Тимофеев не стал возражать. Игонин забрался на крышу. Диверсант услышал гулкие, шаги по железу и наугад, по звуку, ударил очередью. Пули пробуравили в железе дырочки с рваными острыми краями совсем рядом от Игонина. Петро торопился к слуховому окну, совсем не думая, что следующая очередь может оказаться роковой для него. До слухового окна добрался благополучно и бросил в него две гранаты: одну вправо, другую влево. Взрывы ухнули, дом вздрогнул, как живой. Взметнулись рваные куски кровельного железа. Печная труба покачнулась и рухнула на крышу, подняв серое облако пыли.

Игонин влез в окно. Пыль окутала чердак, набилась в нос, в рот, щекотала глотку. Петро чихнул. Он лег на чердачную сухую землю, ожидая, что диверсант опять будет стрелять. Но тот не стрелял.

Когда пыль рассеялась, Игонин увидел диверсанта. В последнюю минуту тот спрятался за дымоход и, видимо, взял на прицел слуховое окно. А граната, брошенная Игониным, перелетела дымоход и взорвалась за спиной лазутчика. Взрывная волна вынесла его вместе с кирпичами дымохода вперед к окну. Труп с исполосованной спиной валялся лицом вниз на битых кирпичах. Лоскуты пиджака перемешались с кровью, припудренные седоватой пылью. Игонин брезгливо поморщился и заметил недалеко от себя автомат. Поднял, осмотрел с любопытством. Заодно прихватил и коробку, с «рожками» для патронов. И выскочил из полутемного пыльного чердака на крышу, на солнце, на свежий воздух.

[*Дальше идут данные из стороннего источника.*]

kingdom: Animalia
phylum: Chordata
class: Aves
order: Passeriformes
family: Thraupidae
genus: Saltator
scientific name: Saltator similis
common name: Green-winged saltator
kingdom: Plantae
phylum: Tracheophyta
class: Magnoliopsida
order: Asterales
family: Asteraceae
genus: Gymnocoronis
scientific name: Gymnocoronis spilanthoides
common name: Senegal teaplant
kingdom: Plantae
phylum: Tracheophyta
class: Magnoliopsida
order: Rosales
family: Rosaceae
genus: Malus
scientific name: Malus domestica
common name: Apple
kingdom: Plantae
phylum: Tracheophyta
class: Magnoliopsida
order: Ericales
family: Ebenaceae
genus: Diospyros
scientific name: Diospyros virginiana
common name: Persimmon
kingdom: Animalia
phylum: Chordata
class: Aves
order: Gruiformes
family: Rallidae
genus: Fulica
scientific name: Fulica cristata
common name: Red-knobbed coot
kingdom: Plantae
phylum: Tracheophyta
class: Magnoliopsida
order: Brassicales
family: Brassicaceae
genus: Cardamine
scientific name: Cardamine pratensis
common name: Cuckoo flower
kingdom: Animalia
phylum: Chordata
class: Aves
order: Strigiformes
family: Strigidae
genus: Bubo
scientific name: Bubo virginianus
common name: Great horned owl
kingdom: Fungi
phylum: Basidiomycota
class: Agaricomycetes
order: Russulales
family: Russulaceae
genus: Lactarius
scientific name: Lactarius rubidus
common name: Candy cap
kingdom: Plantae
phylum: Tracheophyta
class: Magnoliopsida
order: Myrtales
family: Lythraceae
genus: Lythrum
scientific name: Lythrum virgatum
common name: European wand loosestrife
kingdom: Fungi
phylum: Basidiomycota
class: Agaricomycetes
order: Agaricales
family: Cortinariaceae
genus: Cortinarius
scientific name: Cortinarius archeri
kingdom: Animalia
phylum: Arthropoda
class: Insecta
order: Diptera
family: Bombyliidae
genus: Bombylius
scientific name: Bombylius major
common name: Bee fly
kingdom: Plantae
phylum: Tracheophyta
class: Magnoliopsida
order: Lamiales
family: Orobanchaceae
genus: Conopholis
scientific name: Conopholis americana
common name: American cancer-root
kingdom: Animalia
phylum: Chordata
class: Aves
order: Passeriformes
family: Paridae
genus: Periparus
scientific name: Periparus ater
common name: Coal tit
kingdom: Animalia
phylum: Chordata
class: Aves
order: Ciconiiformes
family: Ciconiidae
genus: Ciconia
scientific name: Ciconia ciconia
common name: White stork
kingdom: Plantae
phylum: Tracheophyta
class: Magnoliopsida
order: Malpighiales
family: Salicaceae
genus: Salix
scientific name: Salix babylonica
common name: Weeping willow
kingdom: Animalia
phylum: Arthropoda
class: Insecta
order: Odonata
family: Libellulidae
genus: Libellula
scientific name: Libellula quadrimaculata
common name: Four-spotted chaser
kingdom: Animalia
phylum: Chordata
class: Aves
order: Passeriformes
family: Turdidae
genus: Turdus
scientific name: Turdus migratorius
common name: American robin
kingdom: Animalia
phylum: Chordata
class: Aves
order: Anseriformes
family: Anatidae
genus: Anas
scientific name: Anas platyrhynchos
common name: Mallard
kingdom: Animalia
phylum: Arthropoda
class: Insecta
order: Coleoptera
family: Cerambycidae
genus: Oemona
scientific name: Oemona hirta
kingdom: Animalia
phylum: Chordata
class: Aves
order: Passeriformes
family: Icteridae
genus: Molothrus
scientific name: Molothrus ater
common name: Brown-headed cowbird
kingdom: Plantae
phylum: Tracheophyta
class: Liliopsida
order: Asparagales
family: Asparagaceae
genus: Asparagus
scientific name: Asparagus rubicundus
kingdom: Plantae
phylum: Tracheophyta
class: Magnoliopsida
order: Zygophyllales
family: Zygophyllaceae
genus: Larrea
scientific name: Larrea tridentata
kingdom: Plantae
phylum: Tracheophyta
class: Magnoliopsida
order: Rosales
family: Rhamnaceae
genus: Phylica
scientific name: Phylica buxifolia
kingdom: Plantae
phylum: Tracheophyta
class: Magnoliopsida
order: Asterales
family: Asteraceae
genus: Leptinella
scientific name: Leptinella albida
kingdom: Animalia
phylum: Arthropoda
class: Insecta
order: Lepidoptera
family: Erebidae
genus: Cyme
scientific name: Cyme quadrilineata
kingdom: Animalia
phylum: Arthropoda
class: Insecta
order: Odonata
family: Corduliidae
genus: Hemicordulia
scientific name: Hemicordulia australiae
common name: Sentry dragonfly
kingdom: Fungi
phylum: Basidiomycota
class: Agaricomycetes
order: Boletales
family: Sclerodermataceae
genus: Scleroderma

Автомат взял себе, винтовку оставил в штабной комнате. Подали команду на построение. Самусь сразу приметил непорядок — у Игонина на груди висел трофейный автомат. Сначала поколебался: а чего ж плохого? Но главное было не в этом. Винтовка имела свой номер, с нею Игонин принимал присягу. Имел ли он право бросать ее?

— Красноармеец Игонин! — скомандовал Самусь, — Два шага вперед марш!

Игонин сделал два шага и повернулся лицом к строю, как и было положено по уставу.

— Где ваша винтовка? Петро молчал.

— Кто разрешил менять личное оружие? Вы с ним присягу принимали!

— Никто, товарищ лейтенант. Но я считал...

— Автомат сдать старшине!

— Есть, сдать старшине!

Вернувшись в строй, Игонин невесело подмигнул Тюрину:

— Вот так, брат! Сделка не состоялась. Наш взводный оказался консерватором, как тот твердолобый лорд.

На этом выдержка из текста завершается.